2. What can be improved?
Know what went wrong, so that you all can do better next time.
Questions you might ask during this part of the retrospective include:
- What went wrong that caught you off guard?
- Which problems came up the most often?
- When do you think we experienced the biggest challenge as a team?
Then, examine the sprint’s outcome or final product, and ask questions like:
- Did the team overestimate or underestimate the work required to complete the design?
- Did an external factor derail your productivity?
- And most importantly, does the final design actually solve the user problem?
Identify ways that the team could have ended up with a better solution.
Lessons learned
Take lessons learned into your next design sprint. Before your next sprint, review the conclusions you reached at the end of the last retrospective. Your conclusions should inform how you conduct the next sprint.
Questions you might ask include:
- What did you discover during the sprint that you’re still wondering about?
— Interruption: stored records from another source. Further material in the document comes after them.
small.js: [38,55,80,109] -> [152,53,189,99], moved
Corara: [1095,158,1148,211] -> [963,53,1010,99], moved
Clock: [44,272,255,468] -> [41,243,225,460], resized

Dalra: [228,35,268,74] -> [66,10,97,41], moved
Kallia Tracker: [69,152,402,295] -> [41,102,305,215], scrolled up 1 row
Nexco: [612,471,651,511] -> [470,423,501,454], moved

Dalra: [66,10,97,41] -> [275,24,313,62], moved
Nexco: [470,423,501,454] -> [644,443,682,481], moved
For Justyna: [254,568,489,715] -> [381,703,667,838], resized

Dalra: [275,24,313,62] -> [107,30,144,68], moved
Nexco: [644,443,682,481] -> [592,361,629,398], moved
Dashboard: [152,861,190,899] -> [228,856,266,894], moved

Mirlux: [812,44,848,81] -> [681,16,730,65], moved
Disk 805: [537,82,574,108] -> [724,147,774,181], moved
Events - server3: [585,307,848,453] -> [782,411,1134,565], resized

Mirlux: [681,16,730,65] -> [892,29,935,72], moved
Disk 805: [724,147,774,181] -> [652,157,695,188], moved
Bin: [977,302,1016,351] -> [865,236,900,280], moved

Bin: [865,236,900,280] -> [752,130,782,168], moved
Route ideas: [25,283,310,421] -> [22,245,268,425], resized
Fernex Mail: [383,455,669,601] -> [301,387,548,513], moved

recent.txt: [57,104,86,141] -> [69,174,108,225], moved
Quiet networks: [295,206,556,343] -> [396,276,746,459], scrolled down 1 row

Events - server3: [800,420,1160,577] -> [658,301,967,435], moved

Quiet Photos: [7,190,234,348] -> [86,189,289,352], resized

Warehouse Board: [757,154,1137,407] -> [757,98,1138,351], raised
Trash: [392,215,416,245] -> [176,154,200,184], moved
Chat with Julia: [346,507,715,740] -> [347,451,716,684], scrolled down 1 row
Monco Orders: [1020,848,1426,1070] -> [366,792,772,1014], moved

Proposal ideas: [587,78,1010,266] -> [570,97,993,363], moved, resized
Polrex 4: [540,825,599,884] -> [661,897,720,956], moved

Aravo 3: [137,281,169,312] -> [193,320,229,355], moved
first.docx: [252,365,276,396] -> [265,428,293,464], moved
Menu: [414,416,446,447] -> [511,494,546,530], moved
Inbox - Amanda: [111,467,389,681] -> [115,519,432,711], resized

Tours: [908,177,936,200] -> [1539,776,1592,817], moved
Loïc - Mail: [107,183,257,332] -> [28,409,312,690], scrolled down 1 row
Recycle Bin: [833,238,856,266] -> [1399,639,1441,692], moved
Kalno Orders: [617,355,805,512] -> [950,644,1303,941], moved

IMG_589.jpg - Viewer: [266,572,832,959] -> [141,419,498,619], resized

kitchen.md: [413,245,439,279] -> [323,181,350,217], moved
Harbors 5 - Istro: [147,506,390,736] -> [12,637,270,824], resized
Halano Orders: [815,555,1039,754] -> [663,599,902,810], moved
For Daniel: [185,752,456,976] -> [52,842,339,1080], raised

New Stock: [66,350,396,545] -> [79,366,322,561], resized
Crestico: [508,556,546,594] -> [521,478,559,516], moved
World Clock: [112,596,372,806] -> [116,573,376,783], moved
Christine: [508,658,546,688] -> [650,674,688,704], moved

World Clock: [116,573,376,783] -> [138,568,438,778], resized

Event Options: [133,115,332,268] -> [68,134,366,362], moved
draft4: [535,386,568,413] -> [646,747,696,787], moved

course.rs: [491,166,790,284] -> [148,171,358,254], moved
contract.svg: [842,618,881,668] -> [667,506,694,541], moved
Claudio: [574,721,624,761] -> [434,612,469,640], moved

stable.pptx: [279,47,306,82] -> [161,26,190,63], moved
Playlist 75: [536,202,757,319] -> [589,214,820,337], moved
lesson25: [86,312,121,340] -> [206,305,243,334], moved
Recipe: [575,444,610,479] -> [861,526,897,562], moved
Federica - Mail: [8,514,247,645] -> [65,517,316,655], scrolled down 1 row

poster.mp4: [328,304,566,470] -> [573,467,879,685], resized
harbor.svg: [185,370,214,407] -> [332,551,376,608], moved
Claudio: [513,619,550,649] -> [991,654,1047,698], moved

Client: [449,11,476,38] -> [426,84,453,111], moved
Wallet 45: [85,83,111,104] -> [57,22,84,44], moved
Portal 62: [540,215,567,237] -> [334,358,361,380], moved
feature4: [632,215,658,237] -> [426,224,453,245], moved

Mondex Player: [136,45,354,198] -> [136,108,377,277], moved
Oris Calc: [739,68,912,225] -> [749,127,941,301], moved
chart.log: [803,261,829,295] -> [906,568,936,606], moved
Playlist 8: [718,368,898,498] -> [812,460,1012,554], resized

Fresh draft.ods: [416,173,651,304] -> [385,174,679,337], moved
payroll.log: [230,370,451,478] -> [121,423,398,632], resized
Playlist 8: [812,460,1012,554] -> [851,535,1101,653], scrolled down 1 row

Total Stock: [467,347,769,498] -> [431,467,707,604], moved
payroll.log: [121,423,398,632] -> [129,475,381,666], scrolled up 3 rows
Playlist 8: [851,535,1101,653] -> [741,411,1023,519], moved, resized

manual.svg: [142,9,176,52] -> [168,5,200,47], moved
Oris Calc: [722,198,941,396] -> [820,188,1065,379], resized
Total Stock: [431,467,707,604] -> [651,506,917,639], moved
- How could the current process be holding the team back from creating better solutions?
The person who led the sprint will guide the conversation, and someone will take notes so that the team can use the feedback to make the next sprint even more productive.
During a design sprint, the focus is on:
- Understanding the design challenge
- Ideating solutions
- Deciding which solutions to build
- Prototyping a few solutions
- Testing those prototypes
Consider each phase of the design sprint to structure the feedback: understand, ideate, decide, prototype, and test. At what point were there missteps? What caused those challenges?
Groupthink can occur in a group discussion when one person shares an opinion and everyone immediately agrees with the opinion, instead of sharing their own feelings about a topic. Groupthink prevents each person from having an equal say, and it might mean certain areas for improvement are overlooked.
Speak up and share your suggestions for how the next design sprint could be better. Don’t be afraid to suggest anything you think will improve the project or next sprint. The only bad suggestion is the one not shared!
Retrospectives are collaborative critiques of a design sprint that allow input from all participants.